Admiration

Je suis devenu un homme quand j’ai commencé d’admirer.

Aucun professeur n’avait suscité chez moi de l’admiration. Et moins encore de la passion, comme certains en font la confidence quand ils écrivent leurs Mémoires. Le prof dont on suit les cours avec enthousiasme et pour lequel on s’efforce d’accéder à l’excellence, puis d’y demeurer, je n’ai pas connu. Peut-être par un manque de générosité. Ou bien parce que je ne savais pas encore distinguer une parole qui aide à vivre des mots qui aident à passer dans la classe supérieure. Je n’étais pas assez mûr ou sensible pour me laisser envahir par une vibration, un appel d’air ou une lumière un peu fantasque.

Je ne m’admirais pas non plus. Il n’aurait plus manqué que ça ! J’avais des petits moments de fierté — un zéro faute à une dictée, une passe décisive au foot, un tango joliment dansé, un compliment surpris entre deux portes sur la beauté de ma mère —, mais rien qui pouvait me donner à croire que je n’appartenais pas au gros du troupeau de la jeunesse de l’après-guerre. Et pas en tête du troupeau, ni à la queue, non, dans la bousculade de la multitude.

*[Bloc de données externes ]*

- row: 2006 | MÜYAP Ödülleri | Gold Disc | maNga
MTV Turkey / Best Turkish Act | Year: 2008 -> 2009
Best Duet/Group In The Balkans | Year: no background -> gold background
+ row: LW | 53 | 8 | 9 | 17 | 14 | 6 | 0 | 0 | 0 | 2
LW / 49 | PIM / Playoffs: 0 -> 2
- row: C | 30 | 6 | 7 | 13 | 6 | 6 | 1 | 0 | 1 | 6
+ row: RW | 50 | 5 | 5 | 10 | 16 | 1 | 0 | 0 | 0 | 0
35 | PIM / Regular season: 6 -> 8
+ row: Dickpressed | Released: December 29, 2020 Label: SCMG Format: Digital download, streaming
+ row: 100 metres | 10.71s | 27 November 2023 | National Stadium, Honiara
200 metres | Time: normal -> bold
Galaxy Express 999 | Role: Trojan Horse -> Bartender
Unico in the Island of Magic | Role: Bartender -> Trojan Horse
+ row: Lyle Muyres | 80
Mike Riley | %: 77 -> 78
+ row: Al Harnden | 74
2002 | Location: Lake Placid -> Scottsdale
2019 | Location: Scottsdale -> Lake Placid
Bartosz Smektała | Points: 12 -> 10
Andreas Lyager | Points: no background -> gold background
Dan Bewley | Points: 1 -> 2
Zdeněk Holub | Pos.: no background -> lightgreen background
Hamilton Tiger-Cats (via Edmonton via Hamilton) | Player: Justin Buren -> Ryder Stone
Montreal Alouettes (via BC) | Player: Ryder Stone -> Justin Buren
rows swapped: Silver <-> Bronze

Admirer n’est pas un don inné. Aimer ou détester, adorer ou abhorrer, chérir ou haïr, c’est spontanément naturel. Avec le temps on apprend pourquoi, même si « le cœur a ses raisons que la raison ne connaît point ». En se creusant un peu la cervelle on arrive quand même à savoir. L’admiration est un sentiment beaucoup plus subtil, à la fois esthétique, intellectuel et moral. Elle est fugace, la joie qu’un adolescent ressent devant une œuvre d’art, un livre ou à l’écoute d’une musique, tandis que l’admiration pour un adulte exige une ferveur durable, une constance de l’esprit et du cœur. Elle doit sans cesse s’alimenter de nouveaux motifs d’étonnement et d’émerveillement. Et grand est le retentissement de la personne admirée sur le comportement du jeune admirateur. Je n’ai rien éprouvé de tel.

Je me rasais depuis longtemps le menton quand j’eus mes premières admirations pour des professeurs. Ils enseignaient au Centre de formation des journalistes. L’un d’eux, Michel Chrestien, traducteur de profession, écrivain d’occasion, érudit de nature, de son vrai nom Silberfeld, avait choisi de s’appeler Chrestien parce que dans Les Secrets de la princesse de Cadignan, un républicain, qui se nommait ainsi, mourait sur une barricade. Peu probable, pensait-il, que deux Michel Chrestien finissent tragiquement. Lecteur impitoyable, il vous fichait 2 sur 20 pour une redondance ou un cliché, et 18 pour une seule phrase qu’il lisait plusieurs fois à haute voix en en savourant la trouvaille de style. Il aimait déconcerter, surprendre, amuser, provoquer, stimuler. La plupart de mes camarades s’agaçaient de ses humeurs, alors que son esprit caustique et paradoxal me ravissait.

Après Michel Chrestien j’ai admiré beaucoup de journalistes, d’écrivains, d’artistes. Il n’est pas exagéré de dire que, à Apostrophes et à Bouillon de culture, j’ai fonctionné à l’admiration, carburant que je pompais dans d’inépuisables gisements de livres. Mais jamais adulateur ou dévot. Je tiens de je ne sais quel aïeul une malice que mon regard ne sait pas cacher et qui indisposait parfois des enseignants et des camarades. Michel Chrestien y a ajouté une certaine bonhomie rieuse et persifleuse.